## Extract to read

Create Data Lake Volume

SQL Task: 12_volume_creation_for_datalake

Creating a Volume requires a Connection to Alibaba Cloud OSS. Please refer to Create Connection.

--external data lake
--Create data lake Connection, connection to the data lake
CREATE STORAGE CONNECTION if not exists hz_ingestion_demo
    TYPE oss
    ENDPOINT = 'oss-cn-hangzhou-internal.aliyuncs.com'
    access_id = '请输入您的access_id'
    access_key = '请输入您的access_key'
    comments = 'hangzhou oss private endpoint for ingest demo'

USE VCLUSTER SCD_VC;
USE SCHEMA SCD_SCH;

-- Create Volume, the location of the data lake storage file
CREATE EXTERNAL VOLUME  if not exists scd_demo
  LOCATION 'oss://yourbucketname/scd_demo' 
  USING connection hz_ingestion_demo  -- storage Connection
  DIRECTORY = (
    enable = TRUE
  ) 
  recursive = TRUE;

-- Synchronize the directory of the data lake Volume to the Lakehouse
ALTER volume scd_demo refresh;

-- View the files on the Singdata Lakehouse data lake Volume
SELECT * from directory(volume scd_demo);
  
show volumes;

Create Pipe

SQL Task: 13_pipe_creation_for_data_ingestion

USE VCLUSTER SCD_VC;
USE SCHEMA SCD_SCH;

create pipe volume_pipe_cdc_demo
  VIRTUAL_CLUSTER = 'scd_vc'
  -- Execute to get the latest file using scan file mode
  INGEST_MODE = 'LIST_PURGE'
  as
copy into customer_raw from volume scd_demo(customer_id string,
     first_name varchar,
     last_name varchar,
     email varchar,
     street varchar,
     city varchar,
     state varchar,
     country varchar) 
using csv OPTIONS(
  'header'='true'
)

## Supplied entries
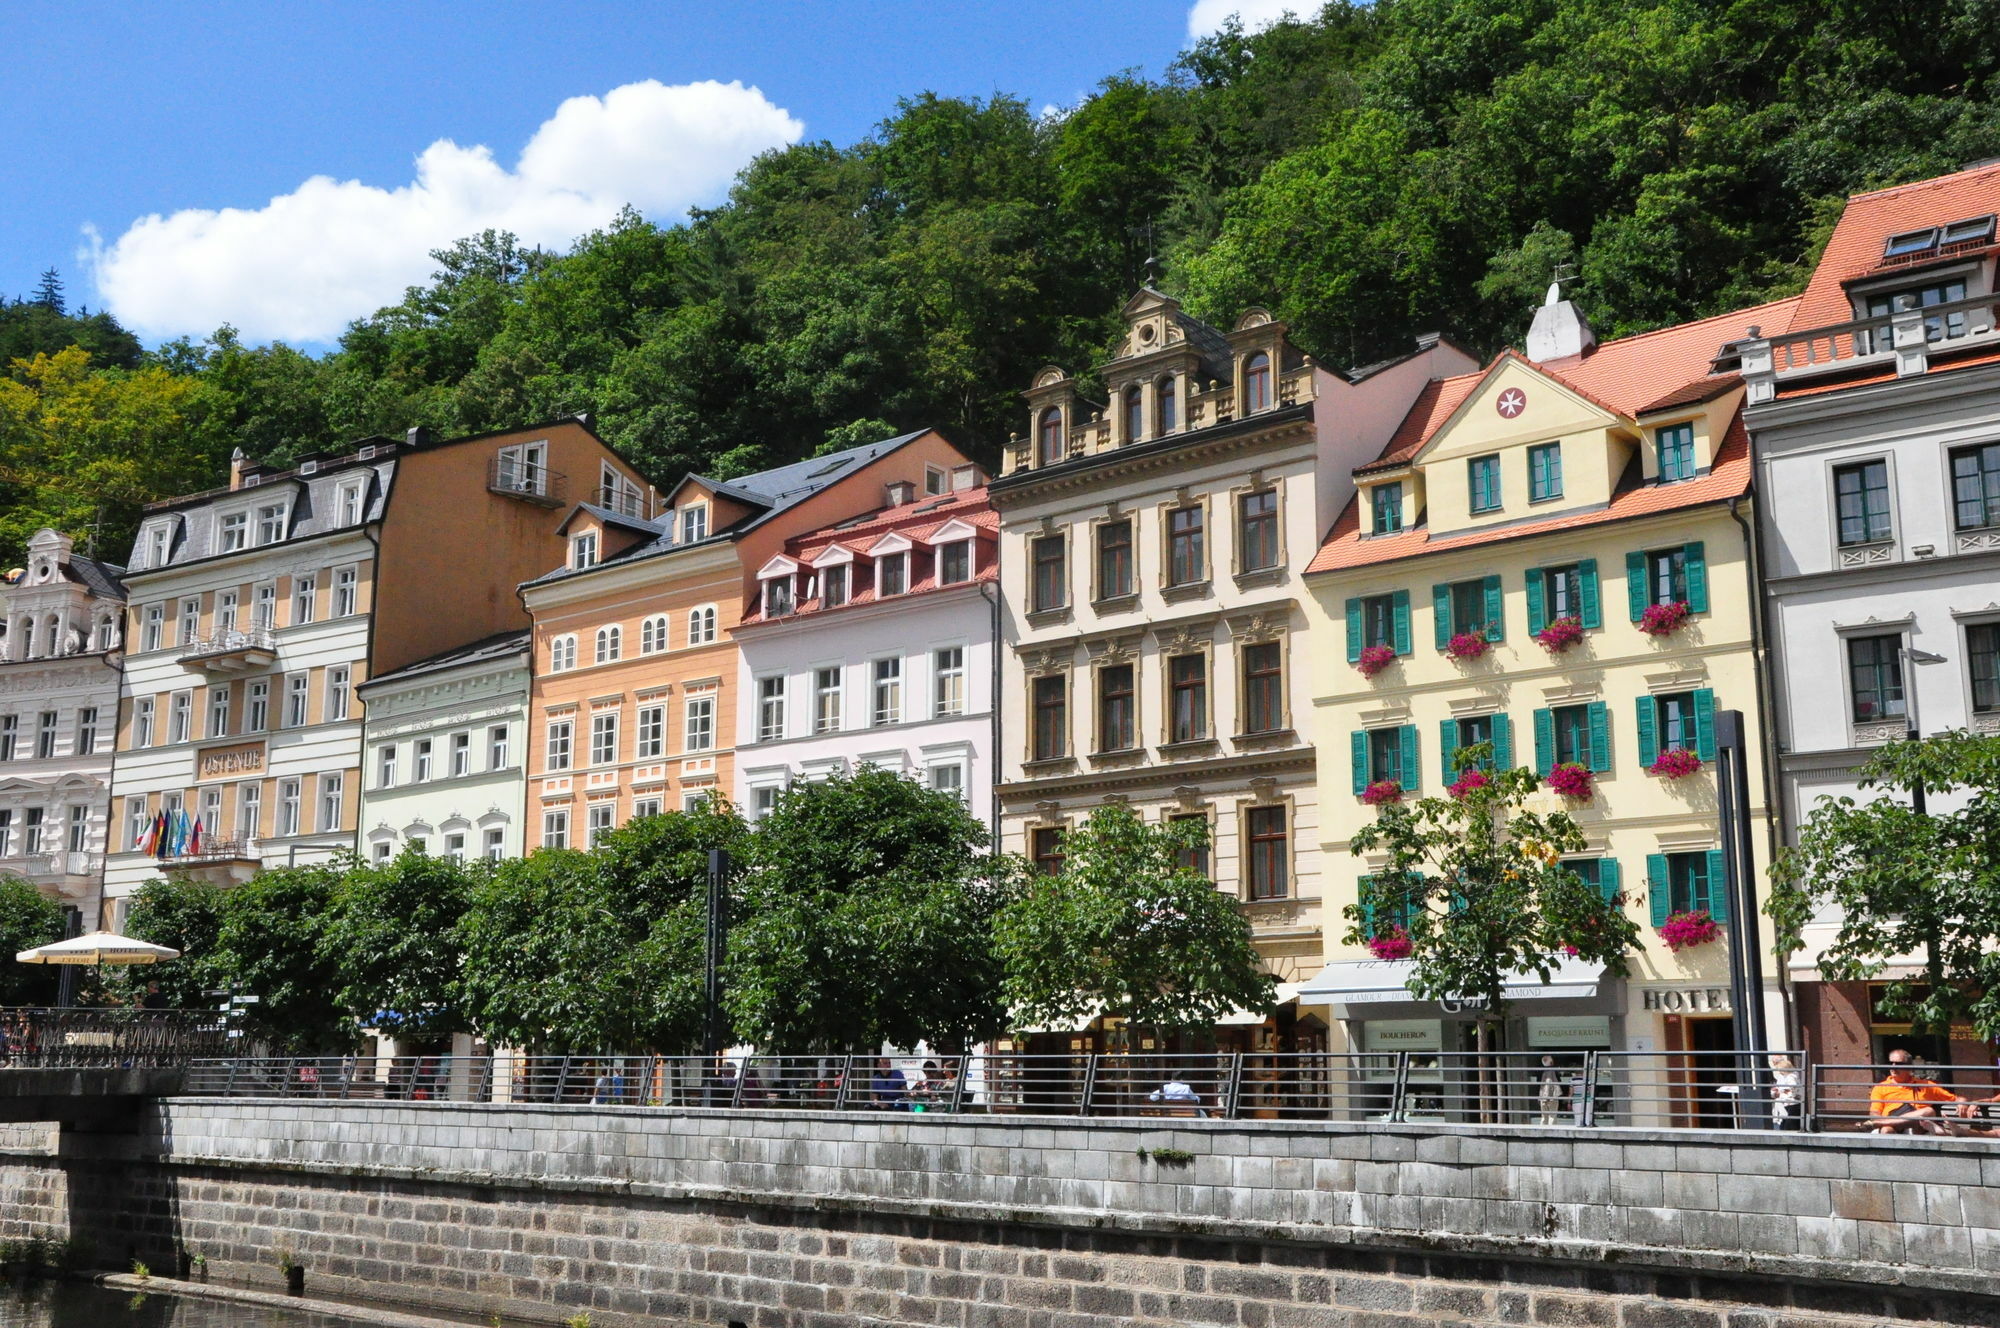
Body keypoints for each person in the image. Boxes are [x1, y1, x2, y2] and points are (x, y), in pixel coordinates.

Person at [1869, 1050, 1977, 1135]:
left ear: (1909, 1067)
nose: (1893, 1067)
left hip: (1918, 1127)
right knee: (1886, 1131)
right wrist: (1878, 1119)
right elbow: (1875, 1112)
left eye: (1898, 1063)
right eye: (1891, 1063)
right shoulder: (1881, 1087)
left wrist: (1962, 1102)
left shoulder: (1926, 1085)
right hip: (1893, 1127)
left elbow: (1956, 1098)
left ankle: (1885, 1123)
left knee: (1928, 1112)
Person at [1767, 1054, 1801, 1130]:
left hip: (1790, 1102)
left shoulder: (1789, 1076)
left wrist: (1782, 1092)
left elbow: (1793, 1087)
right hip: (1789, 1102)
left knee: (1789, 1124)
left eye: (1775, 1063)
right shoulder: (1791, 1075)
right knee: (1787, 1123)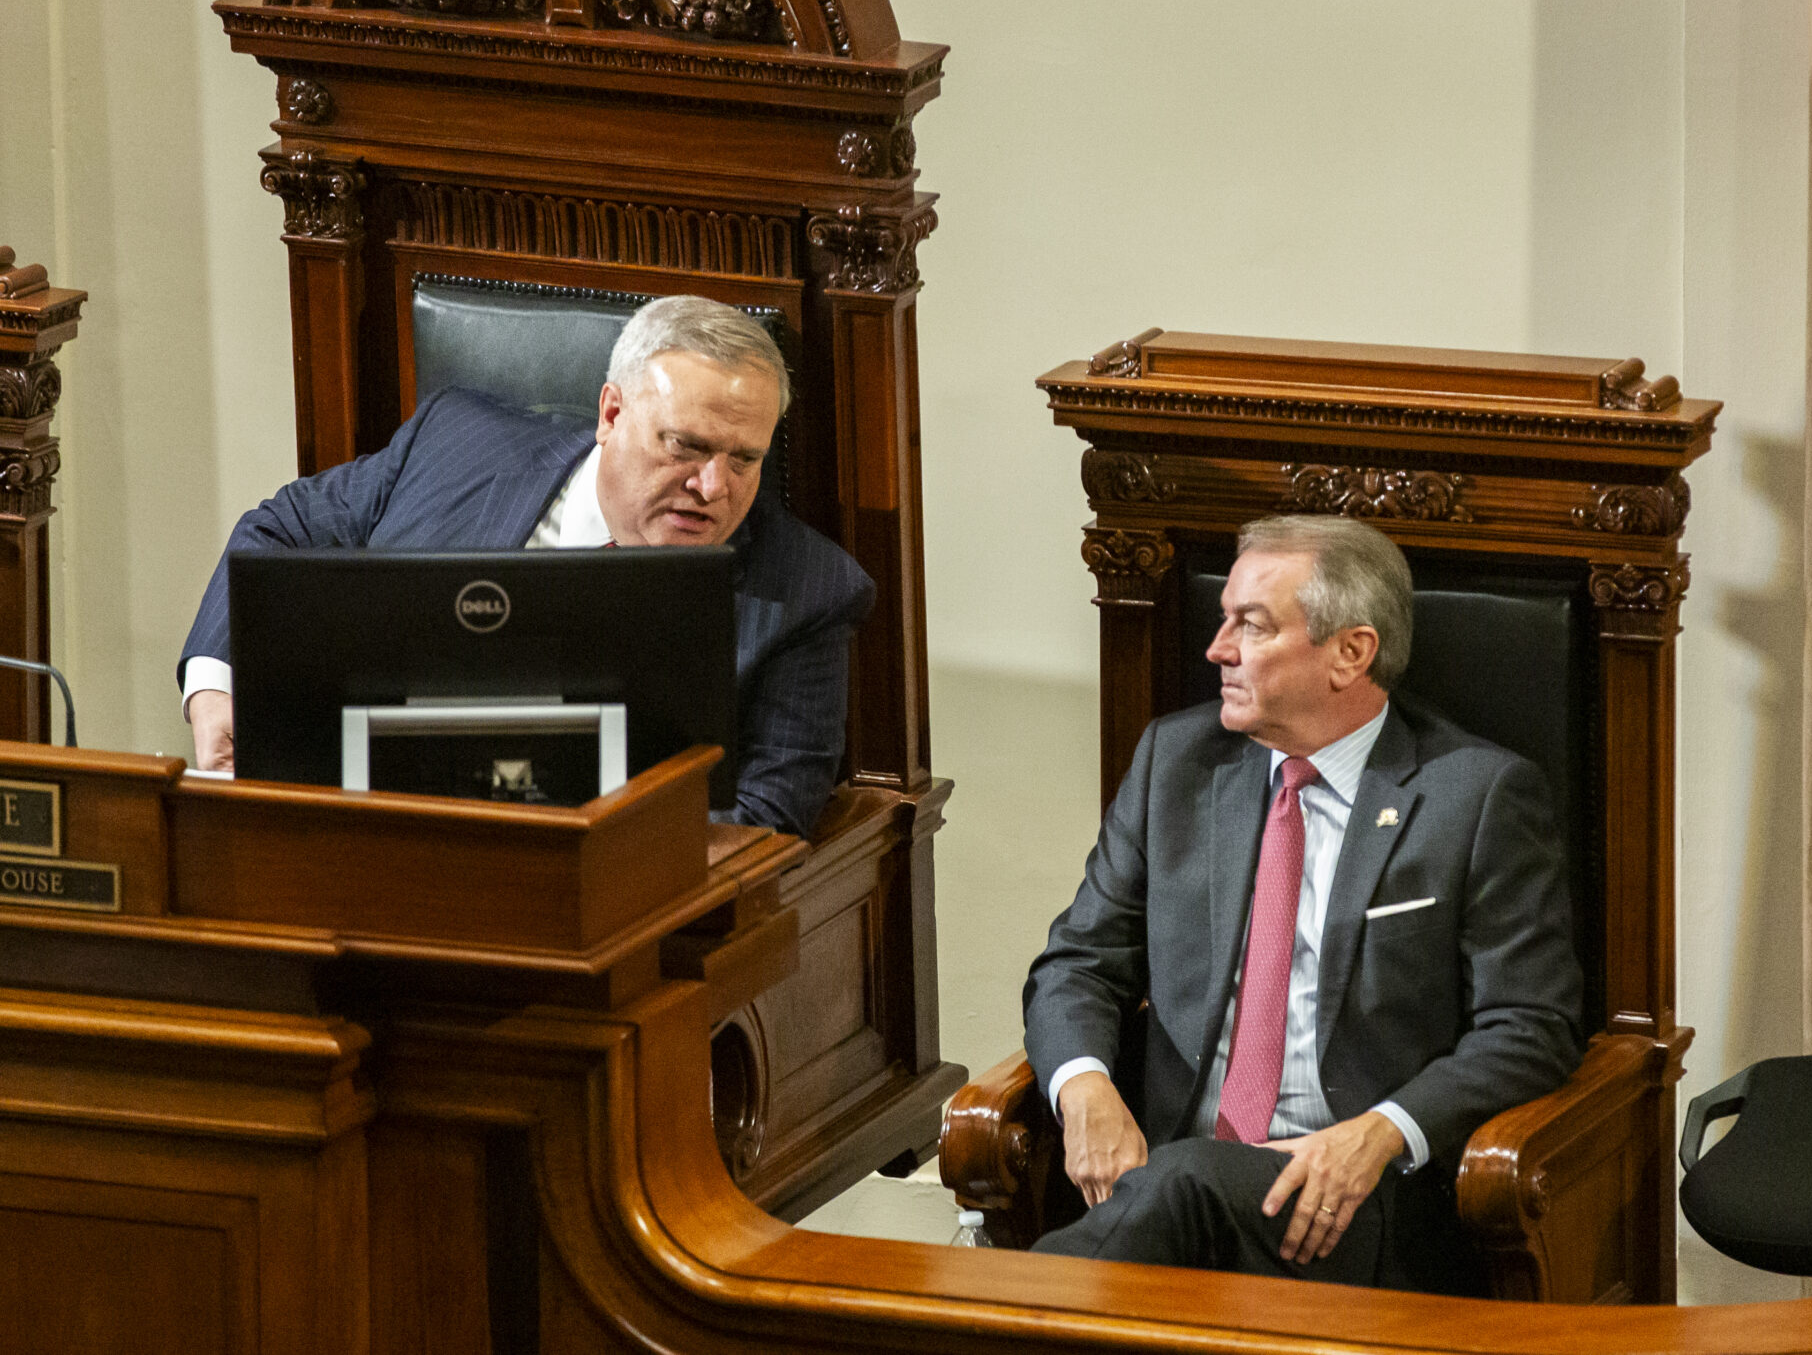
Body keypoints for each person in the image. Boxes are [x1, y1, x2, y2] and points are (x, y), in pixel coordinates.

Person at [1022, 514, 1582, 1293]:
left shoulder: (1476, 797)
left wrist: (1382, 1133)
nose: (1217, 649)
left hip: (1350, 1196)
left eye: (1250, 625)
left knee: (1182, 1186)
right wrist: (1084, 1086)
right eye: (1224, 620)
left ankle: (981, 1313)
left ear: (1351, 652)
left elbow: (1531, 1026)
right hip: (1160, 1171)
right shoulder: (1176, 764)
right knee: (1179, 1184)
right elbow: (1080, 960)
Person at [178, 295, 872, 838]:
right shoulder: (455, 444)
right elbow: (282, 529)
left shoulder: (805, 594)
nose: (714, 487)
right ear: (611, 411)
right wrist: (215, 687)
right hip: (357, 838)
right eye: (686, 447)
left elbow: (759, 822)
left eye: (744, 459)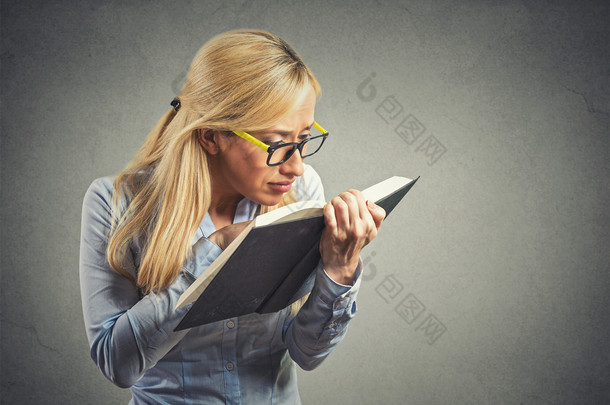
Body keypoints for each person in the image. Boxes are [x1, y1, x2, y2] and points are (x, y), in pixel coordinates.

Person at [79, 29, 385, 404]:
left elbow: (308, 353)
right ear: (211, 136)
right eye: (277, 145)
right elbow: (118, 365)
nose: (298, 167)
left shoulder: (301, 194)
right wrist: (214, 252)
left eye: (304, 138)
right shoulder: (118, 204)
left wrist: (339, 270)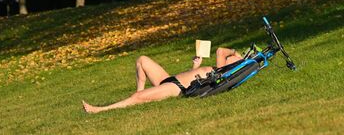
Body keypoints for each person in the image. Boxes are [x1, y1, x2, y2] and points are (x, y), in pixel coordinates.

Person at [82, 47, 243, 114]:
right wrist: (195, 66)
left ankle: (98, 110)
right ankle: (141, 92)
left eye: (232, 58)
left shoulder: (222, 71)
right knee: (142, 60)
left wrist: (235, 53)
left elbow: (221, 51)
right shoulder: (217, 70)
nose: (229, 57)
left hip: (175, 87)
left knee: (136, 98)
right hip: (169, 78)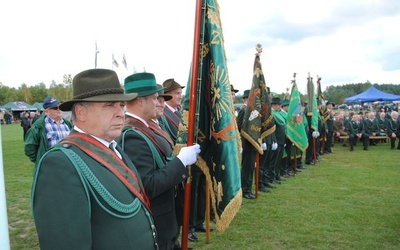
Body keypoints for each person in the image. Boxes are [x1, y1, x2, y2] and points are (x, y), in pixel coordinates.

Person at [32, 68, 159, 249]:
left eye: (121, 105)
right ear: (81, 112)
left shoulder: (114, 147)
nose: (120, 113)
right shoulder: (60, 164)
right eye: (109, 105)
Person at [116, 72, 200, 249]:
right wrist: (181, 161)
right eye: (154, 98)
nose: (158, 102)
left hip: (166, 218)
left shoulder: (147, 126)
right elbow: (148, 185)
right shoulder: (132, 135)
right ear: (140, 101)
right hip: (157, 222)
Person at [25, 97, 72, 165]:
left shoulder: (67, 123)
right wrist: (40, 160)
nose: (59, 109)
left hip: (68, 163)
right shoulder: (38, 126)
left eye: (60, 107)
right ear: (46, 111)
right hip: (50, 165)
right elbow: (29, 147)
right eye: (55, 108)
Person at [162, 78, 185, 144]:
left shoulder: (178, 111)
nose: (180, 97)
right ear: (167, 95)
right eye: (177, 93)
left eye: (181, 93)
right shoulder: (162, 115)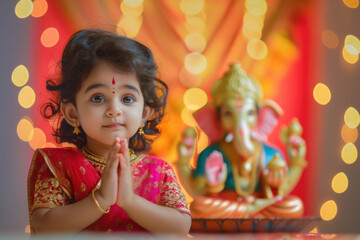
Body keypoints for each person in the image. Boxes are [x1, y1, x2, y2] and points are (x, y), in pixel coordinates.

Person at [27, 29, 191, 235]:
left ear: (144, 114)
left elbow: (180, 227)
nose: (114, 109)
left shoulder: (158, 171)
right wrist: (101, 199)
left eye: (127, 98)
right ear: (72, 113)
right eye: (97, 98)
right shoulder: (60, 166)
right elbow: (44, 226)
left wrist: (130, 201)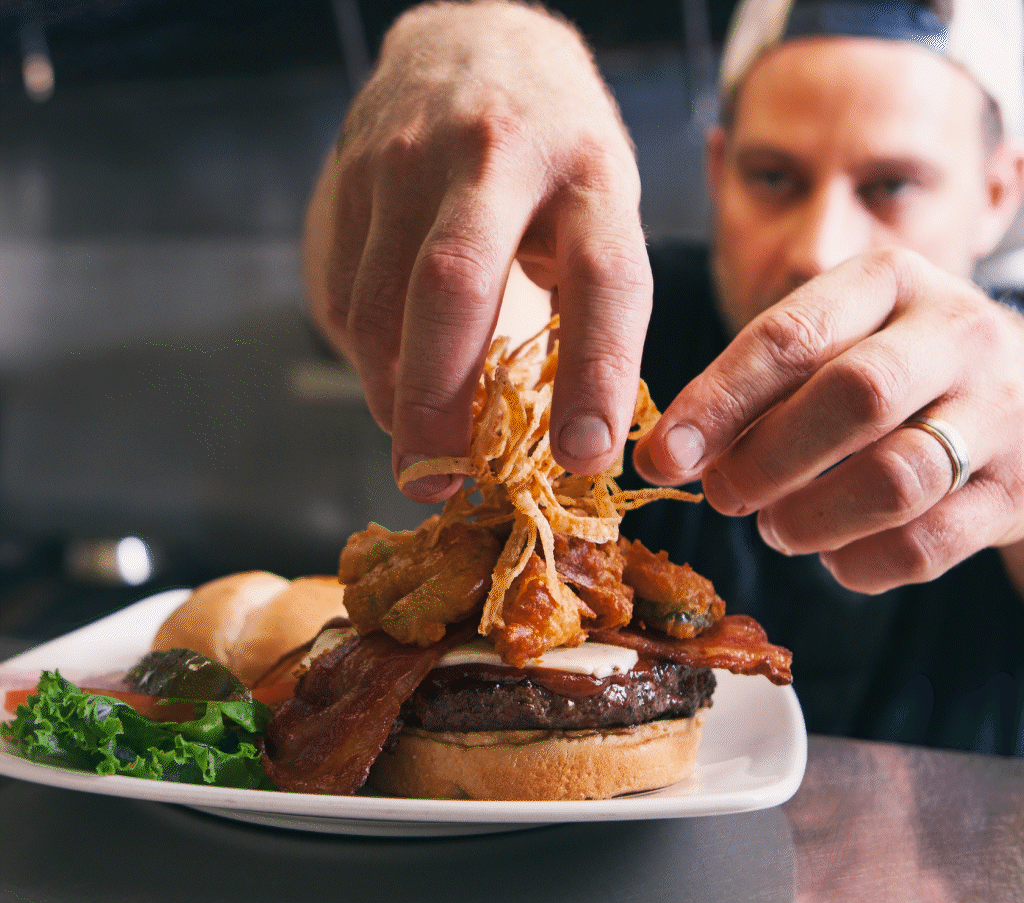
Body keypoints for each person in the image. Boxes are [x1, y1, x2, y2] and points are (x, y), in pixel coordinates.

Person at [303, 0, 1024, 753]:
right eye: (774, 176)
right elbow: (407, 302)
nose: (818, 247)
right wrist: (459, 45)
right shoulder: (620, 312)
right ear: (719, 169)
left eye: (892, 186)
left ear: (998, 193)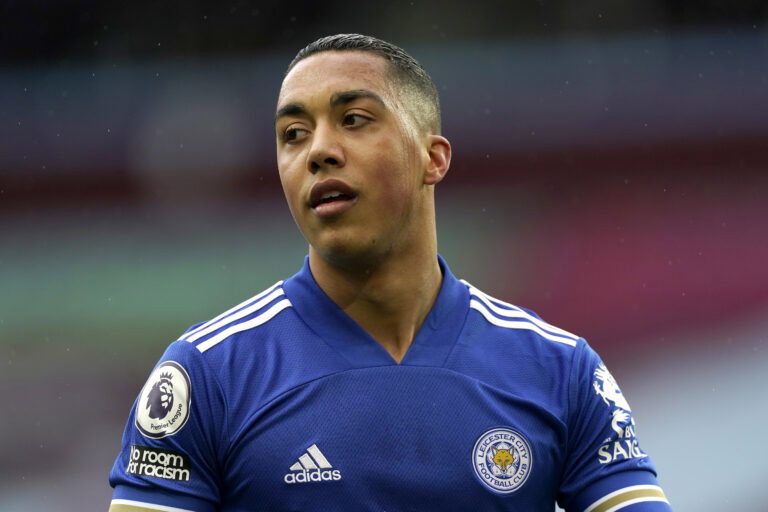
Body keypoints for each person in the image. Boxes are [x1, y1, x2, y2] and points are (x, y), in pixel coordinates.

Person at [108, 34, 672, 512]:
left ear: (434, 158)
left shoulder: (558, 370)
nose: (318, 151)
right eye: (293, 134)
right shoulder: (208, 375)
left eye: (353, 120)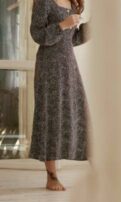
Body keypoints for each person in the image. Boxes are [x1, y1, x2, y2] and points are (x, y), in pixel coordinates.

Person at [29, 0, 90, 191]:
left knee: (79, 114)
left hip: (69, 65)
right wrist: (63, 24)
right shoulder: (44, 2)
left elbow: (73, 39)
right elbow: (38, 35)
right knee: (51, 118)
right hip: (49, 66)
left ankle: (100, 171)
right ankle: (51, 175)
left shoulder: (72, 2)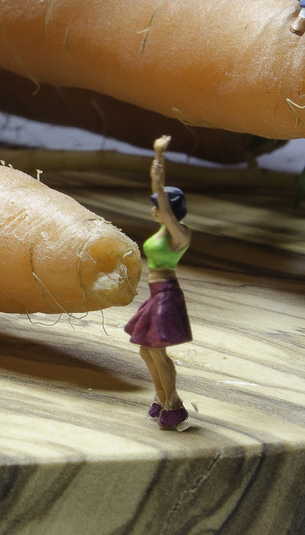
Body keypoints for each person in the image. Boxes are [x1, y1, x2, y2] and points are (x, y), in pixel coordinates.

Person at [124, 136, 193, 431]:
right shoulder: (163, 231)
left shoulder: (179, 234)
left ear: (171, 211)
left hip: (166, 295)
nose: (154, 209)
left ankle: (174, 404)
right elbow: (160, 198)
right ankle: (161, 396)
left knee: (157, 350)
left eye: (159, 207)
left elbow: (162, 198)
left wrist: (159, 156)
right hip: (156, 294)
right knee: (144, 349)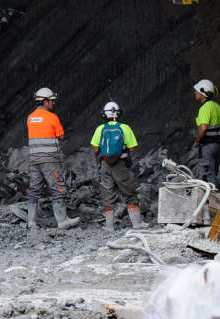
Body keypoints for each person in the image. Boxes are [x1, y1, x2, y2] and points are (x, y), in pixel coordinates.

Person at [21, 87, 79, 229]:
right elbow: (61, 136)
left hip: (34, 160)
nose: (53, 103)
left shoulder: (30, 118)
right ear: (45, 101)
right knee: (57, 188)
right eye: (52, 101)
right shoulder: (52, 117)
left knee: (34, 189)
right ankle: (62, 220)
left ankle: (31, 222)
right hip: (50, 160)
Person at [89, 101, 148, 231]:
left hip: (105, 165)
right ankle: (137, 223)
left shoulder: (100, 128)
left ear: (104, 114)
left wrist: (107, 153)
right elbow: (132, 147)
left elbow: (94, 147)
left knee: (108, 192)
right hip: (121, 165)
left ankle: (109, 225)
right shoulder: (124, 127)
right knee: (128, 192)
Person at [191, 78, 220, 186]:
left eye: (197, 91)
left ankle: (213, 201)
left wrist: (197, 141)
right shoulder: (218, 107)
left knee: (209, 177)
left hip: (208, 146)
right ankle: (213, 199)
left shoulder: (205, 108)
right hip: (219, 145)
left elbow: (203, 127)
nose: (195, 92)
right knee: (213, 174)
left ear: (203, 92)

## Your objective
Copy word for word the part of the Lakehouse SQL excerpt starting at "create pipe volume_pipe_cdc_demo" and ending at "country varchar)". The material has no connection to the Lakehouse SQL excerpt.

## Result for this task
create pipe volume_pipe_cdc_demo
  VIRTUAL_CLUSTER = 'scd_vc'
  -- Execute to get the latest file using scan file mode
  INGEST_MODE = 'LIST_PURGE'
  as
copy into customer_raw from volume scd_demo(customer_id string,
     first_name varchar,
     last_name varchar,
     email varchar,
     street varchar,
     city varchar,
     state varchar,
     country varchar)